Jewish World Review August 27, 1999 /15 Elul, 5759
Such is the deplorable state of today's broadcast journalism that Clinton co-defender, redeemer and friend, George Stephanopoulos, can go directly to ABC News as a commentator/analyst and then be morphed into a broadcast journalist while his old boss is still in office. Most former members of the revolving-door club between government and journalism at least put a little space between partisan political activity and the profession. There's a law keeping former government officials from lobbying their old associates for one year. No such law exists in journalism, but maybe there should be one.
Stephanopoulos is a nice fellow. It's not his fault. ABC News President David Westin violates whatever remnant of real journalism remains by announcing that he's grooming Stephanopoulos for a reporter position. "We're all conscious of the sensitivity with him having been a part of the news in Washington,'' explains Westin. If he is that conscious, why doesn't he hire a former member of the Bush or Reagan administrations to balance things out? This would be just as bad, but at least the public might credit him for fairness.
Westin says he wouldn't want Stephanopoulos to be the beat reporter for the Gore campaign. Does this mean he'd consider him as a beat reporter for the campaign of George W. Bush or one of the other Republican candidates? Does Westin think there might be a public perception of bias if Stephanopoulos covered a Democratic contender but not a Republican?

Given entries:
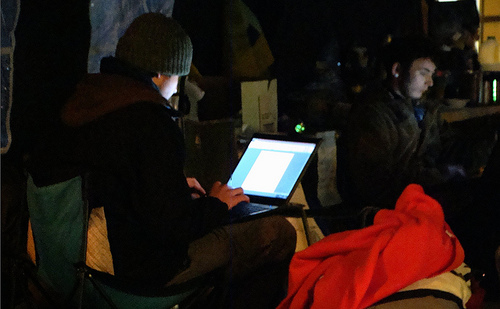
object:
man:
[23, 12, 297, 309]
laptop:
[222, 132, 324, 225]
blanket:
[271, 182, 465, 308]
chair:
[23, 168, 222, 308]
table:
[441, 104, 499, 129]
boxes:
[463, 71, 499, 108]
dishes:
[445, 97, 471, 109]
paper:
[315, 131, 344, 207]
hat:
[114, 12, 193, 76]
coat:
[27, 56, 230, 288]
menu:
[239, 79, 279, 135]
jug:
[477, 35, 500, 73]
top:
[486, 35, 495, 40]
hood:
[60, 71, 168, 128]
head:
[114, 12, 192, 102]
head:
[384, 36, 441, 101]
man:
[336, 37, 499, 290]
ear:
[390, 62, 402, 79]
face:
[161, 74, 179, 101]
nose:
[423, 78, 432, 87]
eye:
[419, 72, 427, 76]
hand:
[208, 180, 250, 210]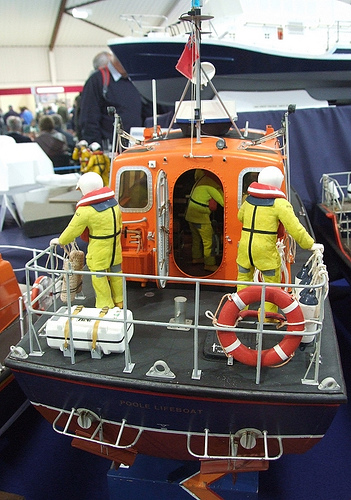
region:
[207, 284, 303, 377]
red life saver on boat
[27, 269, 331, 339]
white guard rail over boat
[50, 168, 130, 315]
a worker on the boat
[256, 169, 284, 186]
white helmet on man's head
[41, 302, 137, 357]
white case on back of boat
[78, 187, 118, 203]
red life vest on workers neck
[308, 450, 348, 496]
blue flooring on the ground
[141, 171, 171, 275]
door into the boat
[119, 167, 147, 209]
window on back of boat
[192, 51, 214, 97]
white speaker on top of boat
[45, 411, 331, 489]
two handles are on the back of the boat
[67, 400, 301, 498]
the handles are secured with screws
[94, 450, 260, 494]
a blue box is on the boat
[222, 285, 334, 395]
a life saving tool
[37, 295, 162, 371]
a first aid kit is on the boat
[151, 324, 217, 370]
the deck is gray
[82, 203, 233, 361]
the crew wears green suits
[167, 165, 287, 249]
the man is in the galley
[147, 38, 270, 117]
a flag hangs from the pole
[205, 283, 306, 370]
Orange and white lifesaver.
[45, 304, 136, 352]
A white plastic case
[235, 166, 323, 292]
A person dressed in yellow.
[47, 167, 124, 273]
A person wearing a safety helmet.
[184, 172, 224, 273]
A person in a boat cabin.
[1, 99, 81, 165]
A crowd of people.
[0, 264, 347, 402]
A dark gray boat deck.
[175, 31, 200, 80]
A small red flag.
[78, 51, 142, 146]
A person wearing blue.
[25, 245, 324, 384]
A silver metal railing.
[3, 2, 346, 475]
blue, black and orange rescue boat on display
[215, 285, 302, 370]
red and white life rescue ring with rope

* * *

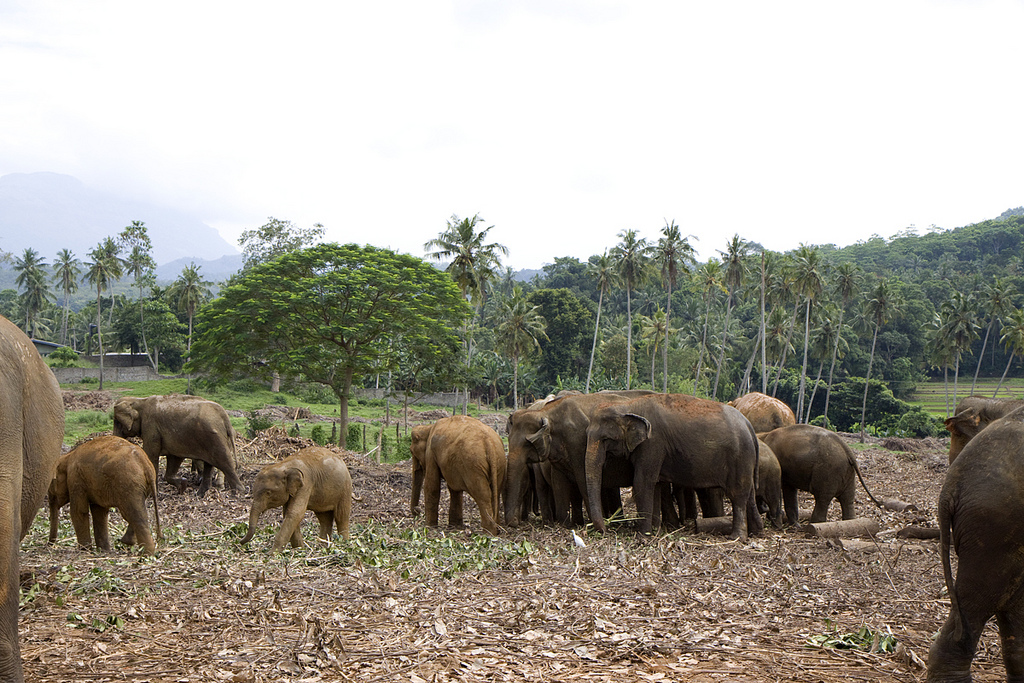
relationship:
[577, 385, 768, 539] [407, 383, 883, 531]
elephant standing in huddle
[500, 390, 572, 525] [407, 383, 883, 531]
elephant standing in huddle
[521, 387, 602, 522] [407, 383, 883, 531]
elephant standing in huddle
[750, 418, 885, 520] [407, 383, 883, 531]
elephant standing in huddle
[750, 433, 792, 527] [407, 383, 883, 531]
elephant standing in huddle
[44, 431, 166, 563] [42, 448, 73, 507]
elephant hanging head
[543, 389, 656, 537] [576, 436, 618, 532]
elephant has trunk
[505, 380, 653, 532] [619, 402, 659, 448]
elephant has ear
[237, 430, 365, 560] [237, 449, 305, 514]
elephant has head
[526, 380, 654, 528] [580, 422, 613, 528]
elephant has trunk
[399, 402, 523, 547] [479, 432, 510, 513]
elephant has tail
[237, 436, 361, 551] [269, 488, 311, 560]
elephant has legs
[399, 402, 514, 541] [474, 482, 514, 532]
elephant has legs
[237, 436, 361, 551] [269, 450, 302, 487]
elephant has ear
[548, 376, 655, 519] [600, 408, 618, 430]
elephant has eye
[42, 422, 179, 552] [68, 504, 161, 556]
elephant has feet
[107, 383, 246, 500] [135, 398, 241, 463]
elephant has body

--

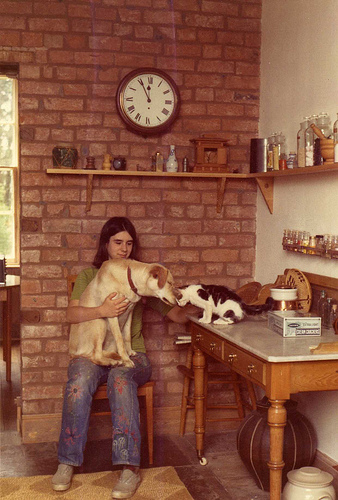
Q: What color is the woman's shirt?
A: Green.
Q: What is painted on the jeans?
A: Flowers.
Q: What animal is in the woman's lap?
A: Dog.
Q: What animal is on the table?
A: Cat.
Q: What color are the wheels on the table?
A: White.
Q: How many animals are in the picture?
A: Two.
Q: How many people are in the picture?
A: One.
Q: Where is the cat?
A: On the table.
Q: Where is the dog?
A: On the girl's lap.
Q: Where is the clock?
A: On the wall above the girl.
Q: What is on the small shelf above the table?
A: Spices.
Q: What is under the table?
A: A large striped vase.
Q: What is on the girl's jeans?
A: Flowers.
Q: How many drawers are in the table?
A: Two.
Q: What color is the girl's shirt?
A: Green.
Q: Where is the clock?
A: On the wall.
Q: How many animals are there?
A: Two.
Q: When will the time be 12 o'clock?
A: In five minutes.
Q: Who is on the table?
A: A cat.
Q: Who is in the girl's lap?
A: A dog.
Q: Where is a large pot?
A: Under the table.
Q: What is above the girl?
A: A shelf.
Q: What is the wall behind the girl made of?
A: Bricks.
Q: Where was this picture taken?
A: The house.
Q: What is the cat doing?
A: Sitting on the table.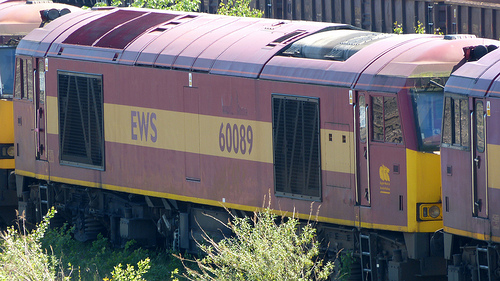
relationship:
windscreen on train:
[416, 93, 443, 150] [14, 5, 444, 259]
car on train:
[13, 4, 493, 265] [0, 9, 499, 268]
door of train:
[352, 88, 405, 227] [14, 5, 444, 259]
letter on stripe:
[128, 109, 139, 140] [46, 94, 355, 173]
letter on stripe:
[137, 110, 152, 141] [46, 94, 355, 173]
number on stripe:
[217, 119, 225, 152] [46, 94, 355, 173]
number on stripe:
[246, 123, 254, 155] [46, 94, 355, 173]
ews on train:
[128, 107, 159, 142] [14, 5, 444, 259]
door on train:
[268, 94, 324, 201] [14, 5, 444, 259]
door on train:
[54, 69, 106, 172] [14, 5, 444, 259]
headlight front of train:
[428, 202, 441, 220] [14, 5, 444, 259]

Short exercise 1: In the column on George Stephanopoulos, what does the law mentioned prevent former government officials from doing for one year?
Short exercise 2: Reproduce word for word the passage of the column on George Stephanopoulos that begins with the words containing "Stephanopoulos is a" and ends with "not a Republican?".
The data come from a different source than the column on George Stephanopoulos.

Task response 1: It prevents them from lobbying their old associates.

Task response 2:
Stephanopoulos is a nice fellow. It's not his fault. ABC News President David Westin violates whatever remnant of real journalism remains by announcing that he's grooming Stephanopoulos for a reporter position. "We're all conscious of the sensitivity with him having been a part of the news in Washington,'' explains Westin. If he is that conscious, why doesn't he hire a former member of the Bush or Reagan administrations to balance things out? This would be just as bad, but at least the public might credit him for fairness.
Westin says he wouldn't want Stephanopoulos to be the beat reporter for the Gore campaign. Does this mean he'd consider him as a beat reporter for the campaign of George W. Bush or one of the other Republican candidates? Does Westin think there might be a public perception of bias if Stephanopoulos covered a Democratic contender but not a Republican?